[Exercise data Boundary: Start]
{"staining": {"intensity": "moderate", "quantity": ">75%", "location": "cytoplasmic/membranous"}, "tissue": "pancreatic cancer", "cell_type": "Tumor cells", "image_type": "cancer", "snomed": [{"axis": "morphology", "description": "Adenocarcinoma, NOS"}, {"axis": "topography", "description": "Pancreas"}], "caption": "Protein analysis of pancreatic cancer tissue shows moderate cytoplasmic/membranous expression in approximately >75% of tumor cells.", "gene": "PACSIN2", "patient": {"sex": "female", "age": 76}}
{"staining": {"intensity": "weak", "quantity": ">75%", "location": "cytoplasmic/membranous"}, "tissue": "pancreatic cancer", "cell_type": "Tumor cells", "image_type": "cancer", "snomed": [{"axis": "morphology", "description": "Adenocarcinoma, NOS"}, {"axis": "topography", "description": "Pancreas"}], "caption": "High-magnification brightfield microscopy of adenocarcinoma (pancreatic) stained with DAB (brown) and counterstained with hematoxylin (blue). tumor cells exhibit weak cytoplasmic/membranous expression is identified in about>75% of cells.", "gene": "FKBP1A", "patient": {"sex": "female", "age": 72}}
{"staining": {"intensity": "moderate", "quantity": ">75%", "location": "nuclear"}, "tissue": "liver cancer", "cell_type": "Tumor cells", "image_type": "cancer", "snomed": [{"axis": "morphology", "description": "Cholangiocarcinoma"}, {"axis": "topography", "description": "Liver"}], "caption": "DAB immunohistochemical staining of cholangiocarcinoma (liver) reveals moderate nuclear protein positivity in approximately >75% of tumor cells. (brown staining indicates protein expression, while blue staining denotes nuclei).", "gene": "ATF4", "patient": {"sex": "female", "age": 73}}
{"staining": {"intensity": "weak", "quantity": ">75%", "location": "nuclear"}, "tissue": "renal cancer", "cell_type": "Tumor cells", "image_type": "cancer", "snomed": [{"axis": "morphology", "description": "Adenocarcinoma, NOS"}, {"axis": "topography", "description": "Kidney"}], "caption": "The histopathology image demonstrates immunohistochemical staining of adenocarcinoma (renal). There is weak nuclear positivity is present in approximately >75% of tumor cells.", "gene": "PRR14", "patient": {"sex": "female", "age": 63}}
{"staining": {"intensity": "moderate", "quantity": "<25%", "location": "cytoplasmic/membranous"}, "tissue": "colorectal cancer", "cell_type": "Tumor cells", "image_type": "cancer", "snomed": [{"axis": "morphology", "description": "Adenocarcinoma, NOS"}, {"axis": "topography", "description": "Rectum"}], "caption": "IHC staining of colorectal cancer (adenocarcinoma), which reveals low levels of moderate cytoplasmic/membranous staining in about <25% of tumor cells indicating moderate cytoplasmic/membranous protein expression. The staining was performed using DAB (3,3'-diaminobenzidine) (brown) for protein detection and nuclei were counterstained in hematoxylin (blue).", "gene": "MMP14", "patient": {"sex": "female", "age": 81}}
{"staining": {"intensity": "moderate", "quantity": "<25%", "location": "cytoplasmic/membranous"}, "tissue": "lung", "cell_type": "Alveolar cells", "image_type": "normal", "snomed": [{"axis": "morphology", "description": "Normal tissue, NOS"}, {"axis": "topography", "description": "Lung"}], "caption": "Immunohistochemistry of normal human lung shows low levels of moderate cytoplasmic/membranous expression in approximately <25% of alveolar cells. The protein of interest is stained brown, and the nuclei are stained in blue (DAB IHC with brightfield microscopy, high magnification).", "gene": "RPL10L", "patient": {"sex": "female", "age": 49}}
[Exercise data Boundary: End]
▸ Problem: Beginning at the first line of the records, retype exactly every line up to and including the one with "brightfield microscopy of".

▸ Solution to the problem:
{"staining": {"intensity": "moderate", "quantity": ">75%", "location": "cytoplasmic/membranous"}, "tissue": "pancreatic cancer", "cell_type": "Tumor cells", "image_type": "cancer", "snomed": [{"axis": "morphology", "description": "Adenocarcinoma, NOS"}, {"axis": "topography", "description": "Pancreas"}], "caption": "Protein analysis of pancreatic cancer tissue shows moderate cytoplasmic/membranous expression in approximately >75% of tumor cells.", "gene": "PACSIN2", "patient": {"sex": "female", "age": 76}}
{"staining": {"intensity": "weak", "quantity": ">75%", "location": "cytoplasmic/membranous"}, "tissue": "pancreatic cancer", "cell_type": "Tumor cells", "image_type": "cancer", "snomed": [{"axis": "morphology", "description": "Adenocarcinoma, NOS"}, {"axis": "topography", "description": "Pancreas"}], "caption": "High-magnification brightfield microscopy of adenocarcinoma (pancreatic) stained with DAB (brown) and counterstained with hematoxylin (blue). tumor cells exhibit weak cytoplasmic/membranous expression is identified in about>75% of cells.", "gene": "FKBP1A", "patient": {"sex": "female", "age": 72}}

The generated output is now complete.